Your task =>
If a line in the data below holds the word "solid", copy it.

──────── Data for this task

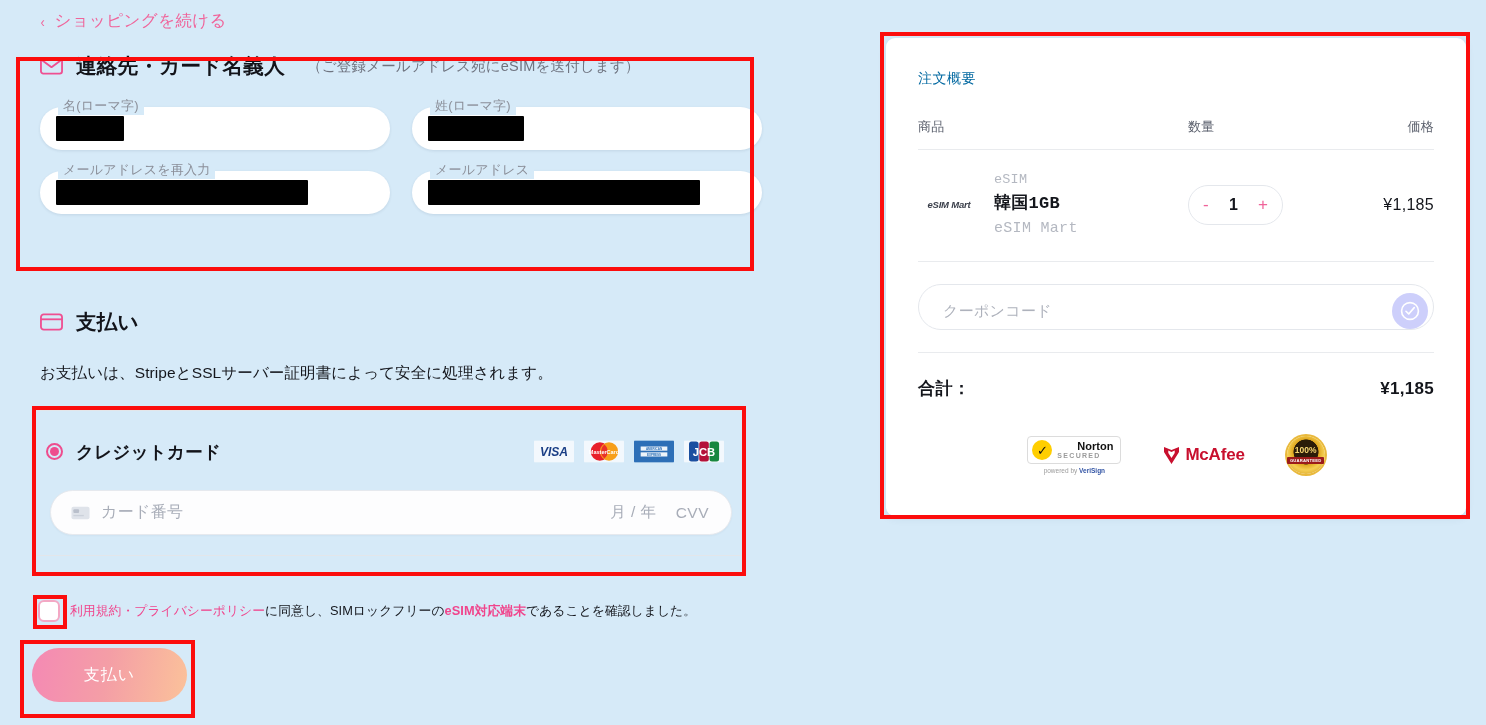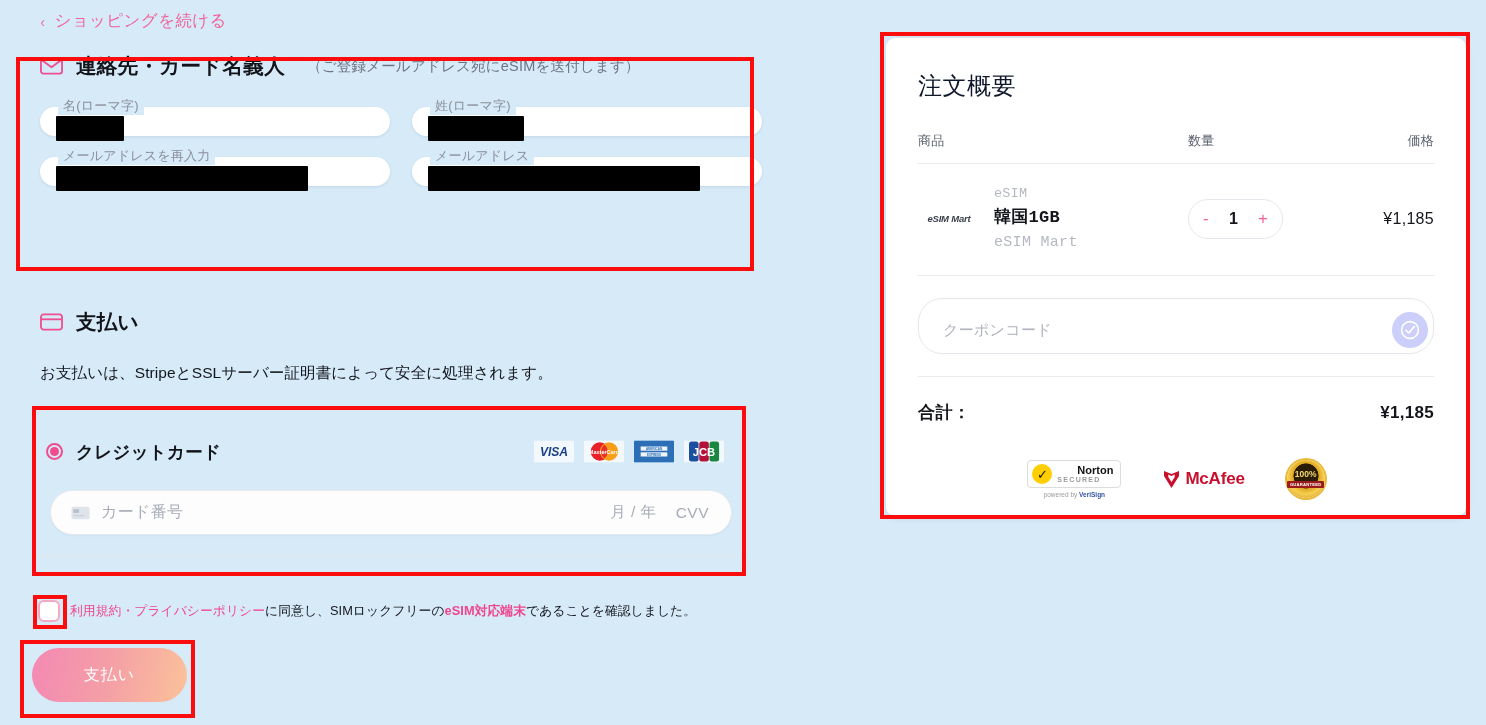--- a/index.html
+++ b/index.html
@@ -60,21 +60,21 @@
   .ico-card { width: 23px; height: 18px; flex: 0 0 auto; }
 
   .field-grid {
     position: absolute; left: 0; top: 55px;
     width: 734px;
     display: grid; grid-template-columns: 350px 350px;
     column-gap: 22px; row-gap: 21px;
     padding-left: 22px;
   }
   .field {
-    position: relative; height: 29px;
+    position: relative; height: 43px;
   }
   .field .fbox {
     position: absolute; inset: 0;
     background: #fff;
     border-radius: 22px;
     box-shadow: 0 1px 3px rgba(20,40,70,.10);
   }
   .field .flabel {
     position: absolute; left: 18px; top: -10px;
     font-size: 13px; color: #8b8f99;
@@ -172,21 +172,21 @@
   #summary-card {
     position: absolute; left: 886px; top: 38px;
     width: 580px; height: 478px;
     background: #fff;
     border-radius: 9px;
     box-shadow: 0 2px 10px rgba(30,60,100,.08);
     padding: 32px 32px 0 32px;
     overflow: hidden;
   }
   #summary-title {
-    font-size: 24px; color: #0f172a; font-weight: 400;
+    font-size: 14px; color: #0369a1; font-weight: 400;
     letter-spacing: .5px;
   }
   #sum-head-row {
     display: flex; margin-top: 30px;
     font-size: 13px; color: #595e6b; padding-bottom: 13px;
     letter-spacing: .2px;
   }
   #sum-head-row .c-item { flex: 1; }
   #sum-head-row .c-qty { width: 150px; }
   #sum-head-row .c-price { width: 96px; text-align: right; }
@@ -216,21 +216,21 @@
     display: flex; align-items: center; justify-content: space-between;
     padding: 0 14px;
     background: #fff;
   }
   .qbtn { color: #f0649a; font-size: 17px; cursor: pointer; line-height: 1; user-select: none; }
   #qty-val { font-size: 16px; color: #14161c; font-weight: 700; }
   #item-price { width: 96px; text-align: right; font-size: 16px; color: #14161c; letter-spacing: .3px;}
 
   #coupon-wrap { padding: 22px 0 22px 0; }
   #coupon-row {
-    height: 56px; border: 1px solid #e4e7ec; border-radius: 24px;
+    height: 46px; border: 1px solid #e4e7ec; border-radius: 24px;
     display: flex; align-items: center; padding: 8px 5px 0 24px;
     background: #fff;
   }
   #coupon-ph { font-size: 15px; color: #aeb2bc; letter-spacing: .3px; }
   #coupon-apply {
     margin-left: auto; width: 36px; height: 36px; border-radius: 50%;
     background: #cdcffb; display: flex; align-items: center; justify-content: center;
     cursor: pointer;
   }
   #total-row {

────────────────
──────── Data for this task

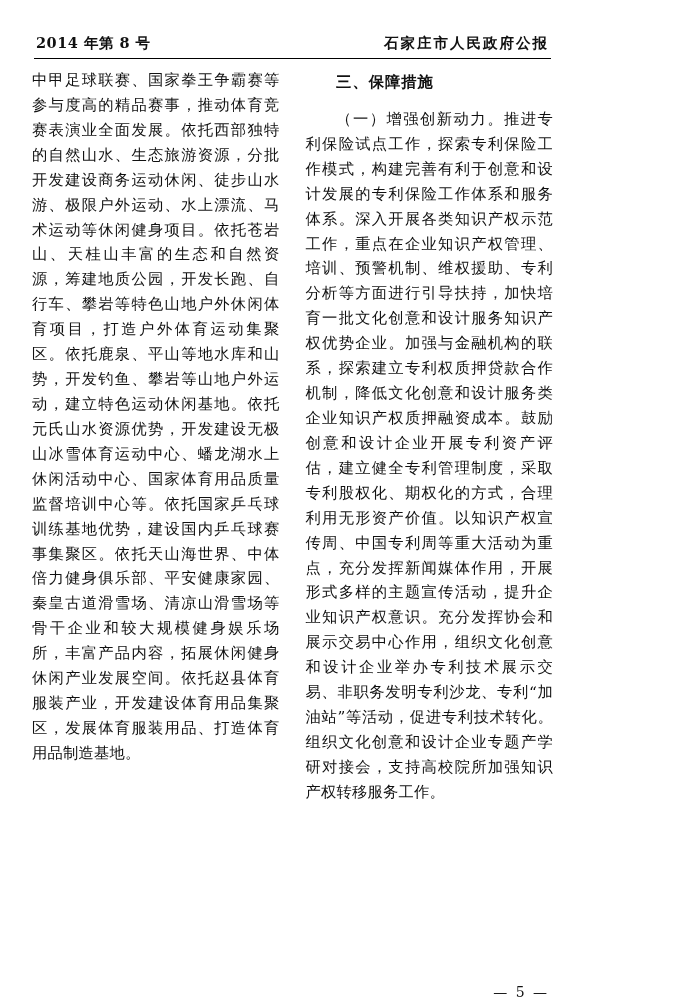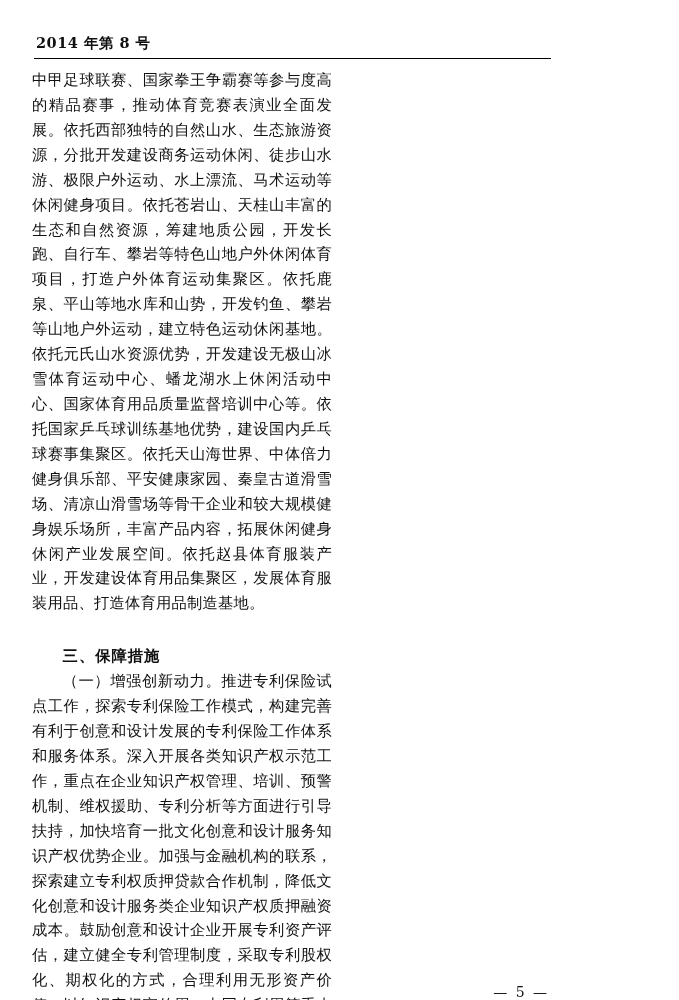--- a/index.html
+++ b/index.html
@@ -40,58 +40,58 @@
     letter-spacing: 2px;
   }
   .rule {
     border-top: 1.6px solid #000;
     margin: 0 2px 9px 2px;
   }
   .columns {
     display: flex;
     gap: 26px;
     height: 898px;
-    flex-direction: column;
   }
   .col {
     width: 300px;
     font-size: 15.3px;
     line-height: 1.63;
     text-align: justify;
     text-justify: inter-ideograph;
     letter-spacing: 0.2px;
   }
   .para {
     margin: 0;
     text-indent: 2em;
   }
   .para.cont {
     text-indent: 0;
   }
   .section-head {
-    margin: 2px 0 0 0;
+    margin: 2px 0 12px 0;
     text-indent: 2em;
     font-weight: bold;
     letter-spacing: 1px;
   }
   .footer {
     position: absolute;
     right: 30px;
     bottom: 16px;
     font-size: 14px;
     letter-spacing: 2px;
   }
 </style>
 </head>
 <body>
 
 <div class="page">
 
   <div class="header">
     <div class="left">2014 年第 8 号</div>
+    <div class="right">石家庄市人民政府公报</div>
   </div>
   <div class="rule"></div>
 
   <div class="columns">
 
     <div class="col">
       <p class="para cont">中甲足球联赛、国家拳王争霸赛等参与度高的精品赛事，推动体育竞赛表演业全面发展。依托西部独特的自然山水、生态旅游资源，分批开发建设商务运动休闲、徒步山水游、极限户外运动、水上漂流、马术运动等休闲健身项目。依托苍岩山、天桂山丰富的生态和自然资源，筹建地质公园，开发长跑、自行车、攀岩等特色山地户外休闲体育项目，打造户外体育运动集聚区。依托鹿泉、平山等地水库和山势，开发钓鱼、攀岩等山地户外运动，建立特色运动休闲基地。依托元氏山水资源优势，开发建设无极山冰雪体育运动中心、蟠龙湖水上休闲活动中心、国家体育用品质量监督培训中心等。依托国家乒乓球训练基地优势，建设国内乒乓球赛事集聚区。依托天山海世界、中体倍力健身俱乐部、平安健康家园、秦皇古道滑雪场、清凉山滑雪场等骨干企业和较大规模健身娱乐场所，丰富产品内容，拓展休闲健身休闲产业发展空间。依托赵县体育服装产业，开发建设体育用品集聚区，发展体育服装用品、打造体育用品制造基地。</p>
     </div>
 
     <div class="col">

────────────────

Solution to the exercise =>
-    height: 56px; border: 1px solid #e4e7ec; border-radius: 24px;
+    height: 46px; border: 1px solid #e4e7ec; border-radius: 24px;
     border-top: 1.6px solid #000;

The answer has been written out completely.